A boa notícia é que, com base na avaliação de risco da Dragos, que divide as vulnerabilidades em corrigir agora, corrigir no próximo ciclo ou não se importar com isso, apenas 2% caem na categoria corrigir agora. Outros 95% podem ser adiados até o próximo ciclo de manutenção e mitigados com segmentação de rede, monitoramento e talvez autenticação multifator nesse meio tempo. Três por cento são sensacionalistas ou totalmente errados e se enquadram na última categoria.

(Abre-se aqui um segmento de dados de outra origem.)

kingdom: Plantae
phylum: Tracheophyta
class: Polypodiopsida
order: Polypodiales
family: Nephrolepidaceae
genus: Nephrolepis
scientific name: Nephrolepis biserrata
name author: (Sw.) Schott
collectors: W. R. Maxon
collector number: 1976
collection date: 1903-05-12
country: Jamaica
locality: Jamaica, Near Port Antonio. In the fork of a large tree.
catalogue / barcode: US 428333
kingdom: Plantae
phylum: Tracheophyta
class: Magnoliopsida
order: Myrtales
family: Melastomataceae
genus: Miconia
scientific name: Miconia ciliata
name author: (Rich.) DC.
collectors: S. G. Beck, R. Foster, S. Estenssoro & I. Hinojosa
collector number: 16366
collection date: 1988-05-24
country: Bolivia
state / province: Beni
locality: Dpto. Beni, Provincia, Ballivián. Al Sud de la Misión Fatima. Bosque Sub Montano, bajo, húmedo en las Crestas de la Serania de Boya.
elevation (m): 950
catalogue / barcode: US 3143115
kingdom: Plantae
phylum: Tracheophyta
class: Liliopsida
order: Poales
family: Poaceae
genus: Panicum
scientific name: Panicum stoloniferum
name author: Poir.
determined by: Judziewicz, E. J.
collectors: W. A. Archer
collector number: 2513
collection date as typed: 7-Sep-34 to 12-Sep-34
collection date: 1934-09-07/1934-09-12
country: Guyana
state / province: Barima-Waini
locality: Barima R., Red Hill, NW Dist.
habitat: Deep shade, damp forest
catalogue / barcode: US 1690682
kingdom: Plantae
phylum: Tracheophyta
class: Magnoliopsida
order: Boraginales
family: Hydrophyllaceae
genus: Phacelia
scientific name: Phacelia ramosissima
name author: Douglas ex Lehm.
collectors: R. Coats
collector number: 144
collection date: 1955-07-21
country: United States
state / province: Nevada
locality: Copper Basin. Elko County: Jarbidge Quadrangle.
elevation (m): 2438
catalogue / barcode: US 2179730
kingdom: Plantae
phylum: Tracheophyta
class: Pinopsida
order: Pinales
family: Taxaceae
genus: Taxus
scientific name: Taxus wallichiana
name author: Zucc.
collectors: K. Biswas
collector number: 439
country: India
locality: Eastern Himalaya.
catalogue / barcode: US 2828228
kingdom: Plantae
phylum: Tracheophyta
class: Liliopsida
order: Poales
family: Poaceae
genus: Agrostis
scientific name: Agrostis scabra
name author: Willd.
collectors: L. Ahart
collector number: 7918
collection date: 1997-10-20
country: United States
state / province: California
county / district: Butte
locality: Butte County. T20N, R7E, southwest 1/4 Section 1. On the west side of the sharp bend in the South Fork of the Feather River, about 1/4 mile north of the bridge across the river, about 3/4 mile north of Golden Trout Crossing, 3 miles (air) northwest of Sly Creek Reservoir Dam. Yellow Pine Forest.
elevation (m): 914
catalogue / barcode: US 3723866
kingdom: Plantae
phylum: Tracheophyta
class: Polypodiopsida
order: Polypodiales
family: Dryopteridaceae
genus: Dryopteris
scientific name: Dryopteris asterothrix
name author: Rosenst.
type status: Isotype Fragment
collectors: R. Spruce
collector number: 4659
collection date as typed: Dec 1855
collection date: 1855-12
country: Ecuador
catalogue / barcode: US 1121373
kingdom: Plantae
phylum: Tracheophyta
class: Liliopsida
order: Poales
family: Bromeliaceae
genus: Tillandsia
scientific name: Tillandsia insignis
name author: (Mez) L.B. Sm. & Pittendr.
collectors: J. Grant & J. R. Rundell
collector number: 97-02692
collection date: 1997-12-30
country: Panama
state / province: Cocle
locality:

Das avaliações de segurança realizadas pela empresa, o problema mais comum foi a falta de visibilidade dentro do ambiente ICS, com 80% dos clientes tendo visibilidade OT limitada. No entanto, esta é uma queda de 6% em relação ao ano anterior, portanto, há uma melhoria. Metade dos clientes teve problemas com segmentação de rede, uma queda de 27% e 53% tiveram conexões não divulgadas ou não controladas em suas redes OT, uma queda de 17% em relação ao ano anterior. Embora a situação ainda não seja boa em todo o setor, uma área que parece estar piorando é a falta de separação do gerenciamento de usuários entre TI e OT, que é o caso de 54% das organizações, um aumento de 10% em relação a 2021.
“Essa é uma das coisas que vemos em muitos casos de ransomware, em que os operadores do ransomware visam a rede de TI, preenchem o ransomware por meio do controlador de domínio do Active Directory e, em seguida, entram nas redes de operações, mesmo que tenha sido não é o alvo deles por meio dessas credenciais compartilhadas”, disse Lee.
Uma das descobertas mais preocupantes é que 80% dos clientes avaliados ainda não têm visibilidade de seus sistemas ICS, e 80% das organizações são relativamente maduras e contratam os serviços de organizações como a Dragos. Na realidade, o número é provavelmente maior.
“Se você não sabe o que tem, não tem ideia de quantos ativos você tem, como eles estão conectados, quem está se conectando a eles, qualquer tipo de detecção, você nunca obterá análise de causa raiz ou entenderá o que deu errado ou ser capaz de detectar adversários”, disse Lee. “E quando mais de 80%, em média, não podem fazer, obviamente isso é uma preocupação.”